Wong Kam-fai, a professor in engineering at the Chinese University of Hong Kong and one of the first batch of national experts appointed by the Chinese Association for Artificial Intelligence, said different governments have different approaches towards regulating algorithms.
Europe does not have any tech giants, so the regulation is more focused on users, while the US has to balance the public interest with the effect stricter regulation could have on large employers such as Facebook and Google, said Wong.
“China has always said that there can be no chaos,” Wong said. “For the government, social stability is a very important factor when they think of new legislation. You can see that even though these three places [US, Europe and China] all want to [regulate algorithms], they have different starting points.”
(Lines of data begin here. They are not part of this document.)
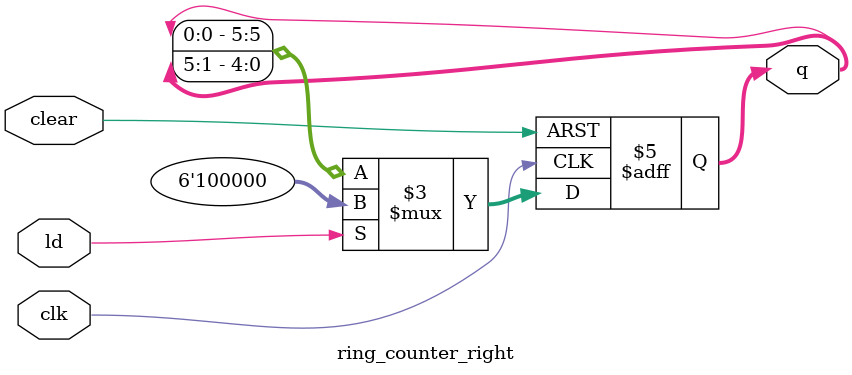
<source format=v>
module ring_counter_right (
    output reg [5:0] q,
    input ld,
    input clk,
    input clear
);

    always @(posedge clk or posedge clear)
    begin
        if (clear)
            q <= 6'b0;
        else if (ld)
            q <= 6'b100000;
        else
        begin
            q <= {q[0], q[5:1]};
        end
    end

endmodule
</source>
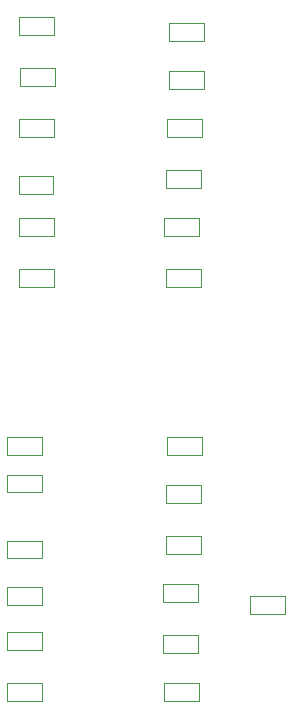
<source format=gbr>
%TF.GenerationSoftware,KiCad,Pcbnew,7.0.10*%
%TF.CreationDate,2024-02-20T17:57:49-08:00*%
%TF.ProjectId,HarnessTesterAll,4861726e-6573-4735-9465-73746572416c,rev?*%
%TF.SameCoordinates,Original*%
%TF.FileFunction,Other,User*%
%FSLAX46Y46*%
G04 Gerber Fmt 4.6, Leading zero omitted, Abs format (unit mm)*
G04 Created by KiCad (PCBNEW 7.0.10) date 2024-02-20 17:57:49*
%MOMM*%
%LPD*%
G01*
G04 APERTURE LIST*
%ADD10C,0.050000*%
G04 APERTURE END LIST*
D10*
%TO.C,R13*%
X97834000Y-86646000D02*
X97834000Y-88106000D01*
X97834000Y-88106000D02*
X100794000Y-88106000D01*
X100794000Y-86646000D02*
X97834000Y-86646000D01*
X100794000Y-88106000D02*
X100794000Y-86646000D01*
%TO.C,R14*%
X97834000Y-82328000D02*
X97834000Y-83788000D01*
X97834000Y-83788000D02*
X100794000Y-83788000D01*
X100794000Y-82328000D02*
X97834000Y-82328000D01*
X100794000Y-83788000D02*
X100794000Y-82328000D01*
%TO.C,R20*%
X113049000Y-83788000D02*
X113049000Y-82328000D01*
X113049000Y-82328000D02*
X110089000Y-82328000D01*
X110089000Y-83788000D02*
X113049000Y-83788000D01*
X110089000Y-82328000D02*
X110089000Y-83788000D01*
%TO.C,R27*%
X120352000Y-115792000D02*
X120352000Y-114332000D01*
X120352000Y-114332000D02*
X117392000Y-114332000D01*
X117392000Y-115792000D02*
X120352000Y-115792000D01*
X117392000Y-114332000D02*
X117392000Y-115792000D01*
%TO.C,R23*%
X113494000Y-71342000D02*
X113494000Y-69882000D01*
X113494000Y-69882000D02*
X110534000Y-69882000D01*
X110534000Y-71342000D02*
X113494000Y-71342000D01*
X110534000Y-69882000D02*
X110534000Y-71342000D01*
%TO.C,R7*%
X113049000Y-123158000D02*
X113049000Y-121698000D01*
X113049000Y-121698000D02*
X110089000Y-121698000D01*
X110089000Y-123158000D02*
X113049000Y-123158000D01*
X110089000Y-121698000D02*
X110089000Y-123158000D01*
%TO.C,R1*%
X96818000Y-121698000D02*
X96818000Y-123158000D01*
X96818000Y-123158000D02*
X99778000Y-123158000D01*
X99778000Y-121698000D02*
X96818000Y-121698000D01*
X99778000Y-123158000D02*
X99778000Y-121698000D01*
%TO.C,R5*%
X96818000Y-104045000D02*
X96818000Y-105505000D01*
X96818000Y-105505000D02*
X99778000Y-105505000D01*
X99778000Y-104045000D02*
X96818000Y-104045000D01*
X99778000Y-105505000D02*
X99778000Y-104045000D01*
%TO.C,R24*%
X113494000Y-67278000D02*
X113494000Y-65818000D01*
X113494000Y-65818000D02*
X110534000Y-65818000D01*
X110534000Y-67278000D02*
X113494000Y-67278000D01*
X110534000Y-65818000D02*
X110534000Y-67278000D01*
%TO.C,R17*%
X97897000Y-69628000D02*
X97897000Y-71088000D01*
X97897000Y-71088000D02*
X100857000Y-71088000D01*
X100857000Y-69628000D02*
X97897000Y-69628000D01*
X100857000Y-71088000D02*
X100857000Y-69628000D01*
%TO.C,R15*%
X97771000Y-78772000D02*
X97771000Y-80232000D01*
X97771000Y-80232000D02*
X100731000Y-80232000D01*
X100731000Y-78772000D02*
X97771000Y-78772000D01*
X100731000Y-80232000D02*
X100731000Y-78772000D01*
%TO.C,R12*%
X113303000Y-102330000D02*
X113303000Y-100870000D01*
X113303000Y-100870000D02*
X110343000Y-100870000D01*
X110343000Y-102330000D02*
X113303000Y-102330000D01*
X110343000Y-100870000D02*
X110343000Y-102330000D01*
%TO.C,R11*%
X113240000Y-106394000D02*
X113240000Y-104934000D01*
X113240000Y-104934000D02*
X110280000Y-104934000D01*
X110280000Y-106394000D02*
X113240000Y-106394000D01*
X110280000Y-104934000D02*
X110280000Y-106394000D01*
%TO.C,R21*%
X113240000Y-79724000D02*
X113240000Y-78264000D01*
X113240000Y-78264000D02*
X110280000Y-78264000D01*
X110280000Y-79724000D02*
X113240000Y-79724000D01*
X110280000Y-78264000D02*
X110280000Y-79724000D01*
%TO.C,R3*%
X96818000Y-113570000D02*
X96818000Y-115030000D01*
X96818000Y-115030000D02*
X99778000Y-115030000D01*
X99778000Y-113570000D02*
X96818000Y-113570000D01*
X99778000Y-115030000D02*
X99778000Y-113570000D01*
%TO.C,R4*%
X96818000Y-109633000D02*
X96818000Y-111093000D01*
X96818000Y-111093000D02*
X99778000Y-111093000D01*
X99778000Y-109633000D02*
X96818000Y-109633000D01*
X99778000Y-111093000D02*
X99778000Y-109633000D01*
%TO.C,R22*%
X113303000Y-75406000D02*
X113303000Y-73946000D01*
X113303000Y-73946000D02*
X110343000Y-73946000D01*
X110343000Y-75406000D02*
X113303000Y-75406000D01*
X110343000Y-73946000D02*
X110343000Y-75406000D01*
%TO.C,R6*%
X96818000Y-100870000D02*
X96818000Y-102330000D01*
X96818000Y-102330000D02*
X99778000Y-102330000D01*
X99778000Y-100870000D02*
X96818000Y-100870000D01*
X99778000Y-102330000D02*
X99778000Y-100870000D01*
%TO.C,R18*%
X97834000Y-65310000D02*
X97834000Y-66770000D01*
X97834000Y-66770000D02*
X100794000Y-66770000D01*
X100794000Y-65310000D02*
X97834000Y-65310000D01*
X100794000Y-66770000D02*
X100794000Y-65310000D01*
%TO.C,R19*%
X113240000Y-88106000D02*
X113240000Y-86646000D01*
X113240000Y-86646000D02*
X110280000Y-86646000D01*
X110280000Y-88106000D02*
X113240000Y-88106000D01*
X110280000Y-86646000D02*
X110280000Y-88106000D01*
%TO.C,R10*%
X113240000Y-110712000D02*
X113240000Y-109252000D01*
X113240000Y-109252000D02*
X110280000Y-109252000D01*
X110280000Y-110712000D02*
X113240000Y-110712000D01*
X110280000Y-109252000D02*
X110280000Y-110712000D01*
%TO.C,R9*%
X112986000Y-114776000D02*
X112986000Y-113316000D01*
X112986000Y-113316000D02*
X110026000Y-113316000D01*
X110026000Y-114776000D02*
X112986000Y-114776000D01*
X110026000Y-113316000D02*
X110026000Y-114776000D01*
%TO.C,R8*%
X112986000Y-119094000D02*
X112986000Y-117634000D01*
X112986000Y-117634000D02*
X110026000Y-117634000D01*
X110026000Y-119094000D02*
X112986000Y-119094000D01*
X110026000Y-117634000D02*
X110026000Y-119094000D01*
%TO.C,R2*%
X96818000Y-117380000D02*
X96818000Y-118840000D01*
X96818000Y-118840000D02*
X99778000Y-118840000D01*
X99778000Y-117380000D02*
X96818000Y-117380000D01*
X99778000Y-118840000D02*
X99778000Y-117380000D01*
%TO.C,R16*%
X97834000Y-73946000D02*
X97834000Y-75406000D01*
X97834000Y-75406000D02*
X100794000Y-75406000D01*
X100794000Y-73946000D02*
X97834000Y-73946000D01*
X100794000Y-75406000D02*
X100794000Y-73946000D01*
%TD*%
M02*

</source>
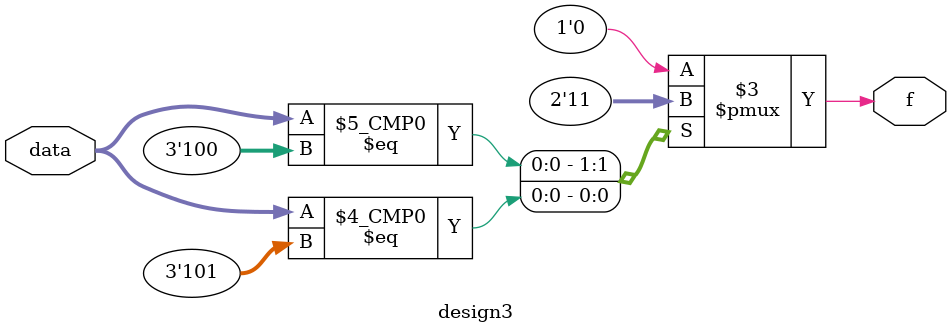
<source format=sv>
module design3 (
  input logic [2:0] data,
  output logic [0:0] f
);

always_comb begin: proc_idk
  case (data)
    3'b100: f = '1;
    3'b101: f = '1;
    default: f = '0;
  endcase
end

endmodule: design3

</source>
State-run Zhejiang Radio and Television Group has developed a “new algorithm” to promote “mainstream values” by automatically pushing what it calls “positive energy” content to users. Meanwhile, content from official propaganda channels, such as China Central Television and the People’s Daily, are high on the government’s agenda.
It remains to be seen however, how this modern-day propaganda push will affect the long-term operations of Big Tech.
“The truth is, I lack some of the skills that make an ideal manager,” he said. “I’m more interested in analysing organisational and market principles, and leveraging these theories to further reduce management work, rather than actually managing people.”
“I used to stay on top of new developments in machine learning before 2017, but I haven’t learned much in the last three years,” Zhang wrote in his public letter of resignation.